Dataset items
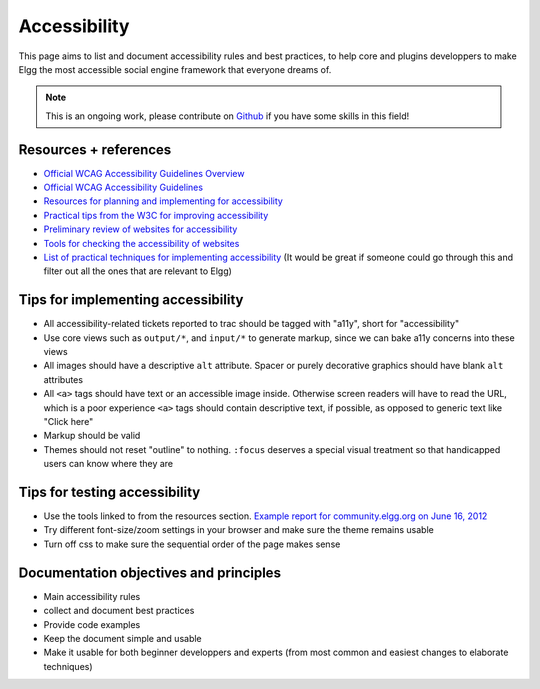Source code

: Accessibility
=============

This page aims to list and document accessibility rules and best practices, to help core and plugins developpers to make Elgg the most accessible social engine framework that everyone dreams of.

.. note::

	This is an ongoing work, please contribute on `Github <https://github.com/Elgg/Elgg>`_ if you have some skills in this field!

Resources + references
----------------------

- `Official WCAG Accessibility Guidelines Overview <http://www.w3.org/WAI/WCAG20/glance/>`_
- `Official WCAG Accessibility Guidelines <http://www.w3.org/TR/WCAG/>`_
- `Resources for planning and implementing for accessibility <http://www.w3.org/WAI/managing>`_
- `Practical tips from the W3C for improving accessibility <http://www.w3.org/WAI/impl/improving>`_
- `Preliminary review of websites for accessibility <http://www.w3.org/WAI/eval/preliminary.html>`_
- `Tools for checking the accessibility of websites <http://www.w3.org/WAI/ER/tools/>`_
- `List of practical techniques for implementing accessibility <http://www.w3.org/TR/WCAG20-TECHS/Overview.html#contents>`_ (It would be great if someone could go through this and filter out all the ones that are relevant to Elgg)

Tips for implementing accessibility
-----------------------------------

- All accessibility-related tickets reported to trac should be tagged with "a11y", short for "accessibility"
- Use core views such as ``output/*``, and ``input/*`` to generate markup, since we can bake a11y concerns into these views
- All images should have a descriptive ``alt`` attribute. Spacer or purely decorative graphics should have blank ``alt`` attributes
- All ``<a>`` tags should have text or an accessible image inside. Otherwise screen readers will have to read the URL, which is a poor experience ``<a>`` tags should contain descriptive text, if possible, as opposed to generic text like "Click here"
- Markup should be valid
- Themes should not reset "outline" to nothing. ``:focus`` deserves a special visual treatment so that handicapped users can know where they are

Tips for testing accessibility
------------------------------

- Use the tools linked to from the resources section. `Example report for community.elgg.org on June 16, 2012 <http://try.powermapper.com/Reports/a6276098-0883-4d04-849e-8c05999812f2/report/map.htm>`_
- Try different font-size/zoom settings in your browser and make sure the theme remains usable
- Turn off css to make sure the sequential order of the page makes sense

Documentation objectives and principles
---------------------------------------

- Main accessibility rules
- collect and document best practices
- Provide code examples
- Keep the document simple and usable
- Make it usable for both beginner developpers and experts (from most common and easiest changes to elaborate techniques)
...
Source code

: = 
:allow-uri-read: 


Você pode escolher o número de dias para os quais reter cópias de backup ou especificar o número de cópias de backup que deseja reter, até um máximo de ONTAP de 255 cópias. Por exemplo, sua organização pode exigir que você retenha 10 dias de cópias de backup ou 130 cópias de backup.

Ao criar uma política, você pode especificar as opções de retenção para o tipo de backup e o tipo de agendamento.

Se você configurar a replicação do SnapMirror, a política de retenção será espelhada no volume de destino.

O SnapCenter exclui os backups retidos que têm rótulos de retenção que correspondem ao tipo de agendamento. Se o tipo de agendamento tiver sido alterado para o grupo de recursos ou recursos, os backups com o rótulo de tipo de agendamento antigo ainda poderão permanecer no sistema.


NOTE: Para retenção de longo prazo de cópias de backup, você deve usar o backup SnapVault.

### What the task asks
From the records above, copy out the line with "for checking the", the line with "- Turn off css", and every line between them, word for word.

### Response to the exercise
- `Tools for checking the accessibility of websites <http://www.w3.org/WAI/ER/tools/>`_
- `List of practical techniques for implementing accessibility <http://www.w3.org/TR/WCAG20-TECHS/Overview.html#contents>`_ (It would be great if someone could go through this and filter out all the ones that are relevant to Elgg)

Tips for implementing accessibility
-----------------------------------

- All accessibility-related tickets reported to trac should be tagged with "a11y", short for "accessibility"
- Use core views such as ``output/*``, and ``input/*`` to generate markup, since we can bake a11y concerns into these views
- All images should have a descriptive ``alt`` attribute. Spacer or purely decorative graphics should have blank ``alt`` attributes
- All ``<a>`` tags should have text or an accessible image inside. Otherwise screen readers will have to read the URL, which is a poor experience ``<a>`` tags should contain descriptive text, if possible, as opposed to generic text like "Click here"
- Markup should be valid
- Themes should not reset "outline" to nothing. ``:focus`` deserves a special visual treatment so that handicapped users can know where they are

Tips for testing accessibility
------------------------------

- Use the tools linked to from the resources section. `Example report for community.elgg.org on June 16, 2012 <http://try.powermapper.com/Reports/a6276098-0883-4d04-849e-8c05999812f2/report/map.htm>`_
- Try different font-size/zoom settings in your browser and make sure the theme remains usable
- Turn off css to make sure the sequential order of the page makes sense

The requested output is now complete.